Having found a winning formula with its industry-driven, project-based blended learning that develops talent to be industry-ready when graduating or going on to their postgraduate studies, Jaffri is not changing for the sake of changing.

“Our approach has been proven to generate these sought after talent by industry and by the number of postgraduate research projects,” he says.

If there is a change, it is in the skills-set that the programs address.

Enter the world of new software technologies such as embedded software, embedded android and cloud engineering. “With software being the new taxonomy in the digital world, we need skilled software engineers who understand these languages,” says Solomon Lorthu, managing director, Motorola Solutions Malaysia.
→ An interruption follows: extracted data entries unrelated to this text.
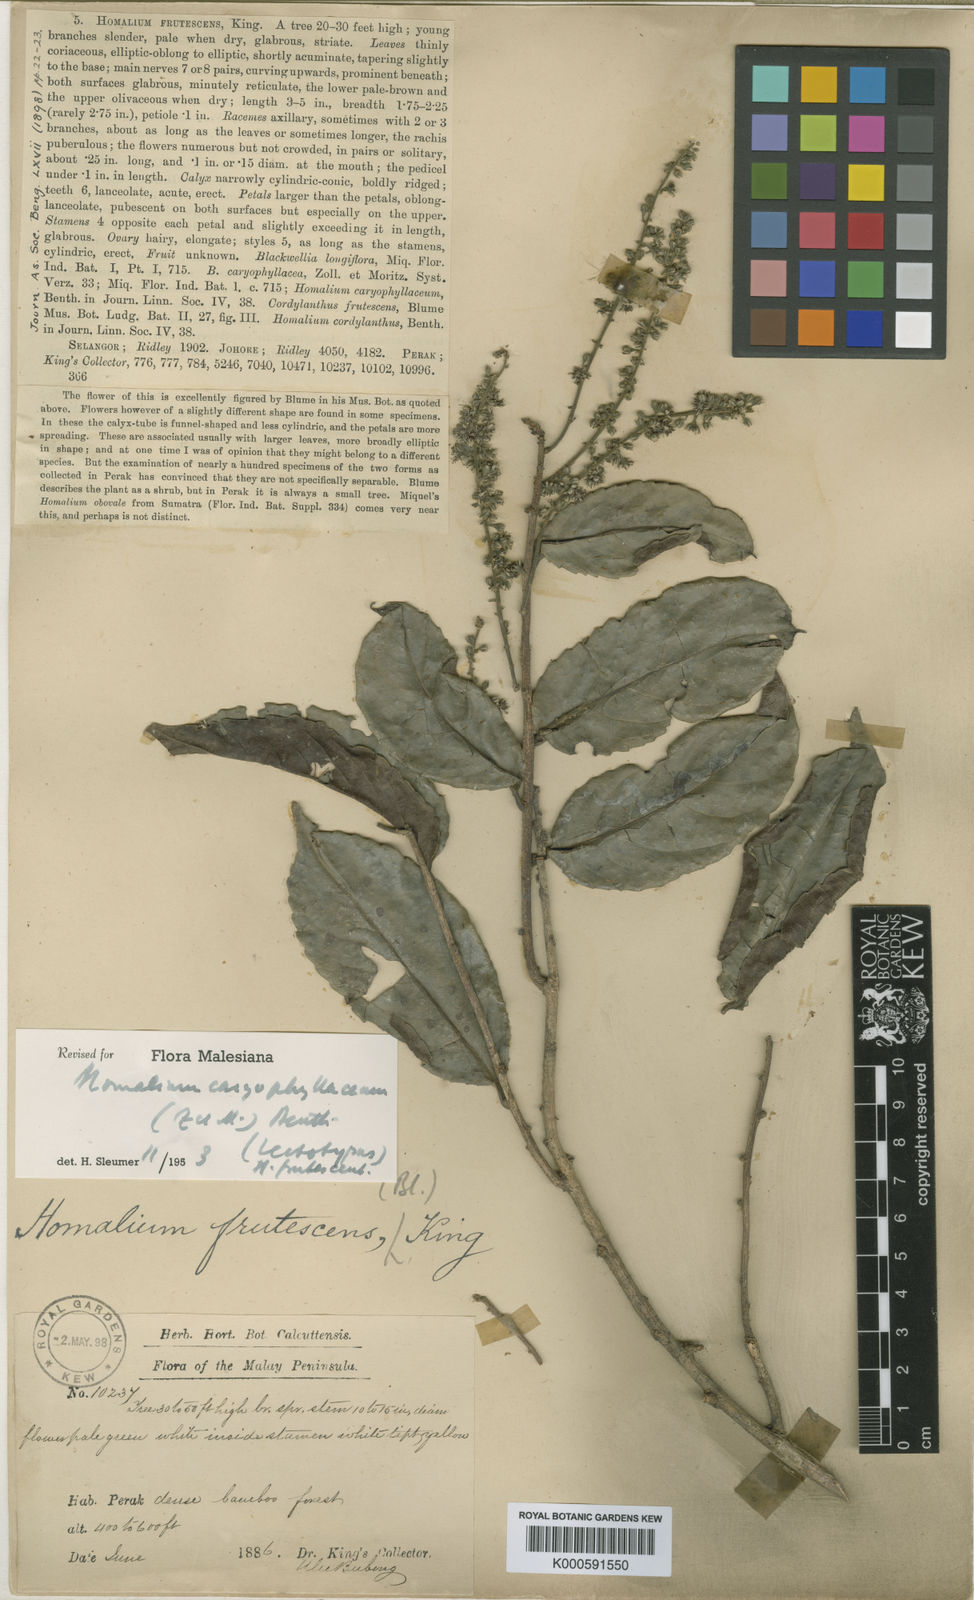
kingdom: Plantae
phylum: Tracheophyta
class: Magnoliopsida
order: Malpighiales
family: Salicaceae
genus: Homalium
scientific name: Homalium caryophyllaceum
Working with Crest, Motorola, Intel and other industry players are planning to launch an online platform with USM that marries industry demand for these skills into a curriculum and pilot it at USM. Next year the goal is to open it to all universities in the country to use. It will also be available to unemployed graduates and the employed who want to upskill themselves.”

The quickest way to get this off the ground, the best partner who is in tune with the urgency of rolling out such a platform and with the best relationship with academia was Crest and Jaffri. The small agency has absolutely punched above its weight and Jaffri plans to keep doing so, especially with the talent demands Intel’s new investment will require.

“Over the next few year we are targeting 5,000 new talent at tertiary education level to be trained especially in software engineering related skills through the Engineering Software Talent programme. Alongside this we are looking at 20 new deep tech startups to be seeded from TheGreatLab Challenge and R&D Grant projects with young innovative talent under our proposed Graduate Innovation program,” says Jaffri.

As Crest approaches its 10th year in 2022, Jaffri seems to have another gear to shift up to. Malaysia needs it.